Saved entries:
──────────

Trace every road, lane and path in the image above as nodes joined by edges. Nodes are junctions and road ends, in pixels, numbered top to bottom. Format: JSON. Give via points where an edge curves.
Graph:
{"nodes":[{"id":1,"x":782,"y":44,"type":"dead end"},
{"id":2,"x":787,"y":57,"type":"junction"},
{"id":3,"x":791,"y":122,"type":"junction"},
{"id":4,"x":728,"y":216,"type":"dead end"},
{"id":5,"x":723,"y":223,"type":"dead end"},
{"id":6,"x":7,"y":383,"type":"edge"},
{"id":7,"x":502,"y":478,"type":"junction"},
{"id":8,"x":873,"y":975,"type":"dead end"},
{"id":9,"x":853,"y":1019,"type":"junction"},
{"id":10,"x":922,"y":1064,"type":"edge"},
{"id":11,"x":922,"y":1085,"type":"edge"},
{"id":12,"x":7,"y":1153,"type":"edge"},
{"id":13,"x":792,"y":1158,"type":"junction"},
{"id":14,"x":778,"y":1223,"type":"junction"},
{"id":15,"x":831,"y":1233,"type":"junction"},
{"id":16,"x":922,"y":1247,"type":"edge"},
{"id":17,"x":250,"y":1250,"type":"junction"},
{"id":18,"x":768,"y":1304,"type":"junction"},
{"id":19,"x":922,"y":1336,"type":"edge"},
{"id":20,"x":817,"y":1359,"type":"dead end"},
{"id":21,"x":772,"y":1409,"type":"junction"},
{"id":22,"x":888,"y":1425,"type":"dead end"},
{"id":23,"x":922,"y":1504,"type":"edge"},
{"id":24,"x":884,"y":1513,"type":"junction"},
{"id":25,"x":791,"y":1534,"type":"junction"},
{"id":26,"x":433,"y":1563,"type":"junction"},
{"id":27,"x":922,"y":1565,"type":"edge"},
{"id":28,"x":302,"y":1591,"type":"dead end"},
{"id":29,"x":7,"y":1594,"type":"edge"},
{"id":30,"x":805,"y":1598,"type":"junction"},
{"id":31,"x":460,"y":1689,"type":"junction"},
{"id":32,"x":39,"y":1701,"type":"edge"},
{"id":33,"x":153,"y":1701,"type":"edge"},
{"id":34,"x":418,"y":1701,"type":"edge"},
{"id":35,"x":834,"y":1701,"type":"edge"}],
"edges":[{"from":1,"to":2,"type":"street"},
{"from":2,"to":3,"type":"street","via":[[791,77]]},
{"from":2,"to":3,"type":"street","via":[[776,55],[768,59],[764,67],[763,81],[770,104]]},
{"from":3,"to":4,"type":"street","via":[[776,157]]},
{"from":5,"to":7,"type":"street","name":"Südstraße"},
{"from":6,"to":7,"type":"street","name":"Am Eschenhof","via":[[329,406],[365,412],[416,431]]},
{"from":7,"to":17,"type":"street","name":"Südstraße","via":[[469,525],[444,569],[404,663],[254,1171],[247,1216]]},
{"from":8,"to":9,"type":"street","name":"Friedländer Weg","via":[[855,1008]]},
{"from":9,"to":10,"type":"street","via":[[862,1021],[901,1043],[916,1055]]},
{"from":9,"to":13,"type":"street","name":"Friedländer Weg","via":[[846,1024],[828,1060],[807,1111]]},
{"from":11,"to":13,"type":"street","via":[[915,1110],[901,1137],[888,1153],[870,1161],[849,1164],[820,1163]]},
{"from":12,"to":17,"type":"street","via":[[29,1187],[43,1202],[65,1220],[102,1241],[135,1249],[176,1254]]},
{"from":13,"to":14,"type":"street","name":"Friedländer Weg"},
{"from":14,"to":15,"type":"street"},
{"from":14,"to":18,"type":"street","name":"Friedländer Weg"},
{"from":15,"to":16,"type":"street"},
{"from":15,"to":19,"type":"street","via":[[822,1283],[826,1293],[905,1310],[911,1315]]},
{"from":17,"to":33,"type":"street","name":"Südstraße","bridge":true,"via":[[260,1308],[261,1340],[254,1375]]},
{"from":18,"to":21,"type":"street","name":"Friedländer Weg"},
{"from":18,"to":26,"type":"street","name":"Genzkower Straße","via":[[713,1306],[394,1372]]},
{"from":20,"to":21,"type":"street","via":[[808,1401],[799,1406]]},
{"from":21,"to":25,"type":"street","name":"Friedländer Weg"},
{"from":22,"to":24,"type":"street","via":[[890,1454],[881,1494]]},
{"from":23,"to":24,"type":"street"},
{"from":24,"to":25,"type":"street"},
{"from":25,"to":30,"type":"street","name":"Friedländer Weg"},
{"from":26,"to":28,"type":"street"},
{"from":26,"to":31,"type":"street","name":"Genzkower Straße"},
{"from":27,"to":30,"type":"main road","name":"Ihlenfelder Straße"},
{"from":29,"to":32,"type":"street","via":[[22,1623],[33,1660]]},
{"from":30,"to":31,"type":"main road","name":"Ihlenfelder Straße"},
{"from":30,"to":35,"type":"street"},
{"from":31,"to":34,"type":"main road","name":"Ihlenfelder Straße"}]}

──────────

▶ _TASK INSTRUCTIONS_
Copy the data above in full, exactly as it reads.

▶ _OUTPUT_
Trace every road, lane and path in the image above as nodes joined by edges. Nodes are junctions and road ends, in pixels, numbered top to bottom. Format: JSON. Give via points where an edge curves.
Graph:
{"nodes":[{"id":1,"x":782,"y":44,"type":"dead end"},
{"id":2,"x":787,"y":57,"type":"junction"},
{"id":3,"x":791,"y":122,"type":"junction"},
{"id":4,"x":728,"y":216,"type":"dead end"},
{"id":5,"x":723,"y":223,"type":"dead end"},
{"id":6,"x":7,"y":383,"type":"edge"},
{"id":7,"x":502,"y":478,"type":"junction"},
{"id":8,"x":873,"y":975,"type":"dead end"},
{"id":9,"x":853,"y":1019,"type":"junction"},
{"id":10,"x":922,"y":1064,"type":"edge"},
{"id":11,"x":922,"y":1085,"type":"edge"},
{"id":12,"x":7,"y":1153,"type":"edge"},
{"id":13,"x":792,"y":1158,"type":"junction"},
{"id":14,"x":778,"y":1223,"type":"junction"},
{"id":15,"x":831,"y":1233,"type":"junction"},
{"id":16,"x":922,"y":1247,"type":"edge"},
{"id":17,"x":250,"y":1250,"type":"junction"},
{"id":18,"x":768,"y":1304,"type":"junction"},
{"id":19,"x":922,"y":1336,"type":"edge"},
{"id":20,"x":817,"y":1359,"type":"dead end"},
{"id":21,"x":772,"y":1409,"type":"junction"},
{"id":22,"x":888,"y":1425,"type":"dead end"},
{"id":23,"x":922,"y":1504,"type":"edge"},
{"id":24,"x":884,"y":1513,"type":"junction"},
{"id":25,"x":791,"y":1534,"type":"junction"},
{"id":26,"x":433,"y":1563,"type":"junction"},
{"id":27,"x":922,"y":1565,"type":"edge"},
{"id":28,"x":302,"y":1591,"type":"dead end"},
{"id":29,"x":7,"y":1594,"type":"edge"},
{"id":30,"x":805,"y":1598,"type":"junction"},
{"id":31,"x":460,"y":1689,"type":"junction"},
{"id":32,"x":39,"y":1701,"type":"edge"},
{"id":33,"x":153,"y":1701,"type":"edge"},
{"id":34,"x":418,"y":1701,"type":"edge"},
{"id":35,"x":834,"y":1701,"type":"edge"}],
"edges":[{"from":1,"to":2,"type":"street"},
{"from":2,"to":3,"type":"street","via":[[791,77]]},
{"from":2,"to":3,"type":"street","via":[[776,55],[768,59],[764,67],[763,81],[770,104]]},
{"from":3,"to":4,"type":"street","via":[[776,157]]},
{"from":5,"to":7,"type":"street","name":"Südstraße"},
{"from":6,"to":7,"type":"street","name":"Am Eschenhof","via":[[329,406],[365,412],[416,431]]},
{"from":7,"to":17,"type":"street","name":"Südstraße","via":[[469,525],[444,569],[404,663],[254,1171],[247,1216]]},
{"from":8,"to":9,"type":"street","name":"Friedländer Weg","via":[[855,1008]]},
{"from":9,"to":10,"type":"street","via":[[862,1021],[901,1043],[916,1055]]},
{"from":9,"to":13,"type":"street","name":"Friedländer Weg","via":[[846,1024],[828,1060],[807,1111]]},
{"from":11,"to":13,"type":"street","via":[[915,1110],[901,1137],[888,1153],[870,1161],[849,1164],[820,1163]]},
{"from":12,"to":17,"type":"street","via":[[29,1187],[43,1202],[65,1220],[102,1241],[135,1249],[176,1254]]},
{"from":13,"to":14,"type":"street","name":"Friedländer Weg"},
{"from":14,"to":15,"type":"street"},
{"from":14,"to":18,"type":"street","name":"Friedländer Weg"},
{"from":15,"to":16,"type":"street"},
{"from":15,"to":19,"type":"street","via":[[822,1283],[826,1293],[905,1310],[911,1315]]},
{"from":17,"to":33,"type":"street","name":"Südstraße","bridge":true,"via":[[260,1308],[261,1340],[254,1375]]},
{"from":18,"to":21,"type":"street","name":"Friedländer Weg"},
{"from":18,"to":26,"type":"street","name":"Genzkower Straße","via":[[713,1306],[394,1372]]},
{"from":20,"to":21,"type":"street","via":[[808,1401],[799,1406]]},
{"from":21,"to":25,"type":"street","name":"Friedländer Weg"},
{"from":22,"to":24,"type":"street","via":[[890,1454],[881,1494]]},
{"from":23,"to":24,"type":"street"},
{"from":24,"to":25,"type":"street"},
{"from":25,"to":30,"type":"street","name":"Friedländer Weg"},
{"from":26,"to":28,"type":"street"},
{"from":26,"to":31,"type":"street","name":"Genzkower Straße"},
{"from":27,"to":30,"type":"main road","name":"Ihlenfelder Straße"},
{"from":29,"to":32,"type":"street","via":[[22,1623],[33,1660]]},
{"from":30,"to":31,"type":"main road","name":"Ihlenfelder Straße"},
{"from":30,"to":35,"type":"street"},
{"from":31,"to":34,"type":"main road","name":"Ihlenfelder Straße"}]}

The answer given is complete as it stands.